My understanding of the Paxos algorithm

Current Location：Home > Learning > ALGORITHM >

WEB FRONT-END PROGRAM NETWORK ALGORITHM OPERATING SYSTEM DATABASE

My understanding of the Paxos algorithm

Author：JIYIK Last Updated：2025/03/19 Views：

In a distributed system, a core issue is data consistency. Therefore, the consistency algorithm is of utmost importance in a distributed system. The Paxos algorithm is designed to solve the consistency problem, but it has always been considered difficult to understand, probably because it is described in ordinary language, so it is difficult for readers to understand. If you want to understand the Paxos algorithm, it is recommended to read the "original book" - "Paxos Made Simple" first.

Okay, without further ado, let’s enter the world of Paxos.

Problem

Assuming that a group of programs want to submit some values, how can we ensure the uniqueness of these values? The consistency algorithm is to ensure that only one value is selected among these values. Of course, if a value is selected, then these programs should be able to obtain this selected value.

Therefore, we can see that there should be three roles in this process - proposers, acceptors and learners. In the process of implementing this algorithm, a member may have to play multiple roles.

The simplest way to select a worthwhile candidate is to have only one acceptor in each group, and a proposer submits a proposal to this acceptor, which selects the first proposal it receives. Although this method is simple, it does not meet our requirements. Because once the acceptor has a problem, the program will not be able to continue.

Therefore, we need to use other methods to select this value. Instead of using a single acceptor, we use multiple acceptors to complete this process. That is to say, the proposer changes from submitting proposals to one acceptor to submitting proposals to a group of acceptors. An acceptor will approve a proposal. When the value of a proposal is approved by all acceptors in a large enough group, the proposal is said to be selected. Then the question is, how large is a large enough group [Q1] ?
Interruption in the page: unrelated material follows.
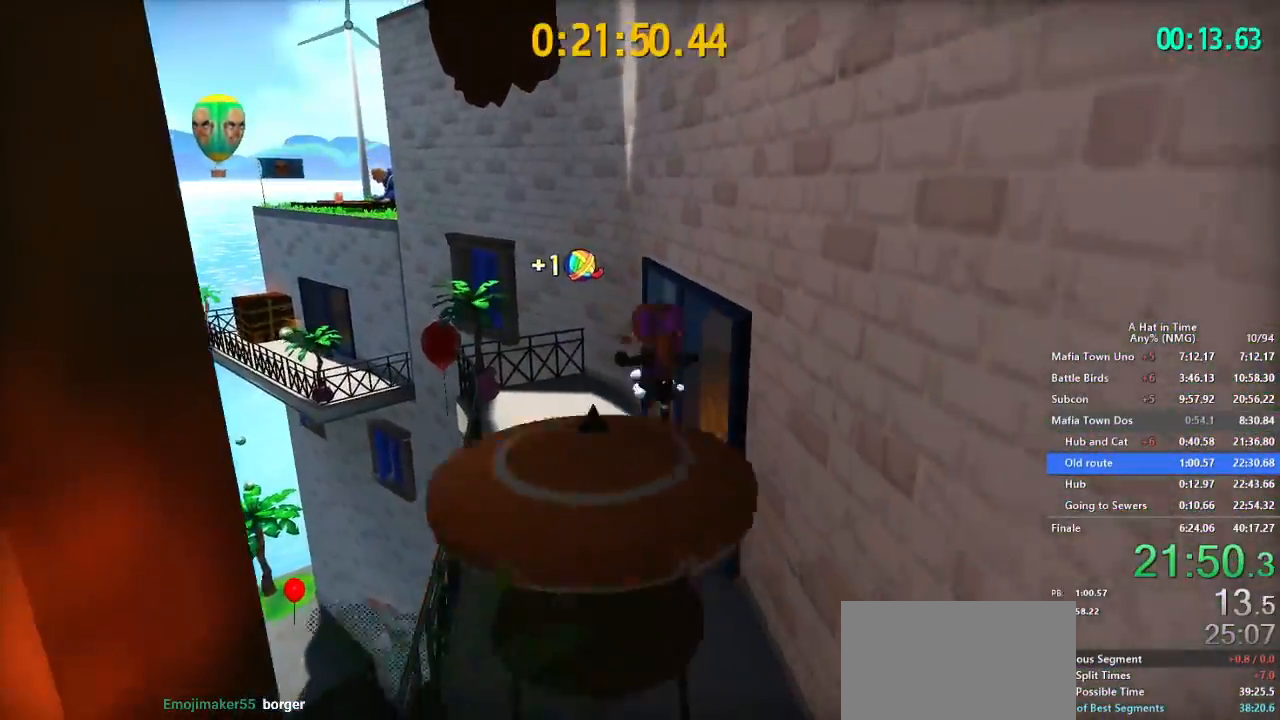
{"buttons": ["L2"], "left_stick": "down-right", "right_stick": "center", "button_events": []}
For Q1, we can understand it this way: for all acceptors, there is a set {acceptor1, acceptor2, acceptor3, .., acceptor(n)} A. Suppose there is a set T, each element in T is a group of acceptors. These groups in T are composed of acceptors in A.
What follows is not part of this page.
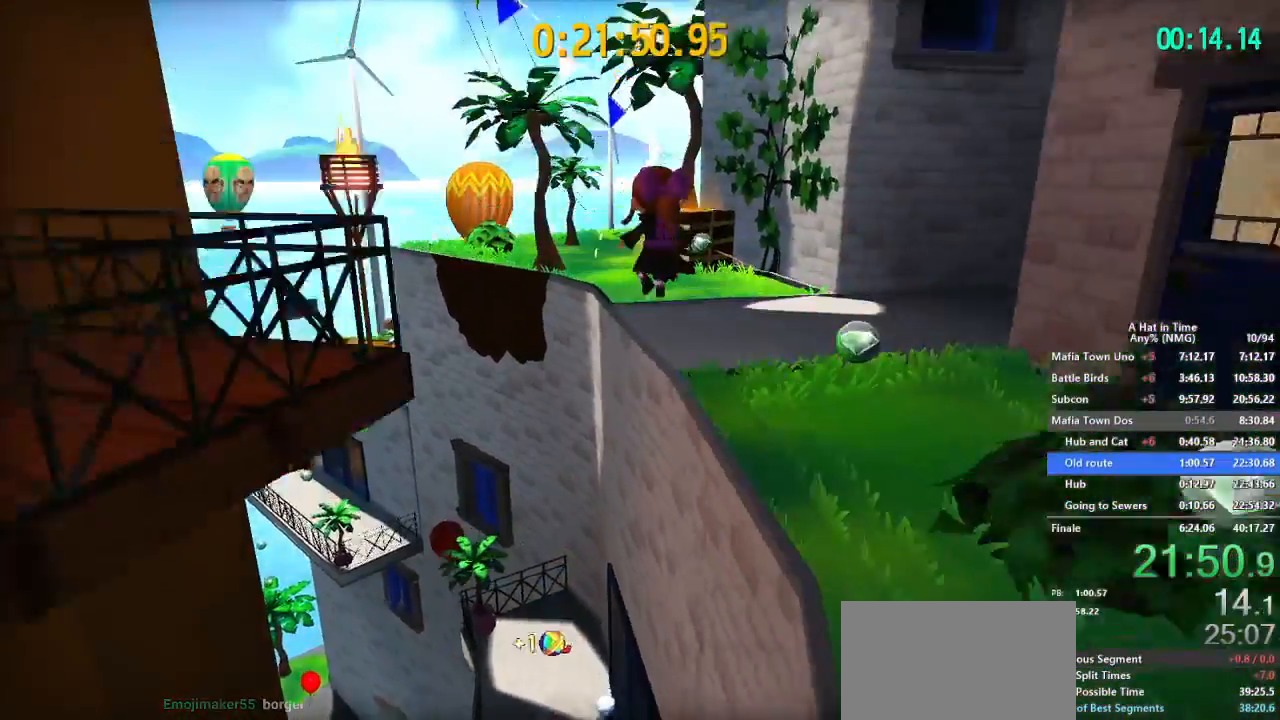
{"buttons": ["L2"], "left_stick": "right", "right_stick": "center", "button_events": []}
T: {{acceptor(k),acceptor(k+1), ...,acceptor(j)}, {acceptor1,acceptor2,...,acceptor(m)}, ..., {acceptor(l),acceptor(l+1),...,acceptor(n)}}

For any two sets of acceptors in T, there is at least one common acceptor. Such a set T can be considered large enough, that is, a large enough group proposed in Q1.

OK, now that we know that the group is large enough, we can move on. Because any two groups have at least one common acceptor, a proposal can only be selected if an acceptor approves at most one proposal. It should be noted here that an acceptor can only approve at most one proposal during an election. When the next election is held, the acceptor is allowed to approve the proposal again. At this point, you may be a little confused about this issue. It doesn't matter, please continue reading. Once you understand the following questions, you will suddenly understand them when you come back here.

In the absence of information loss, even if only one proposer submits a proposal, we hope that the proposal will be selected. This leads to the first condition in the Paxos algorithm:

P1. An acceptor must approve the first proposal it receives.

In the original book it says:

P1. An acceptor must accept the first proposal that it recevies.

My translation here should be correct.

However, we see that the requirement of P1 should cause such a problem. When multiple proposers submit multiple different proposals at the same time, it is possible that no proposal will be approved by more than a majority of acceptors [Q2] . How should we understand this problem? Under the requirement of P1, each acceptor must approve the first proposal it receives. So the following scenario will occur:

The proposals received by multiple acceptors are different

That is, acceptor 1 receives value1 first, acceptor 2 receives value2 first, and so on. They all approve the first proposal they receive, which leads to the problem in Q2. Even if only two proposals are proposed and each proposal is approved by almost half of the acceptors, even if only one acceptor fails, there is no way to guarantee that a proposal will be selected under P1's requirements.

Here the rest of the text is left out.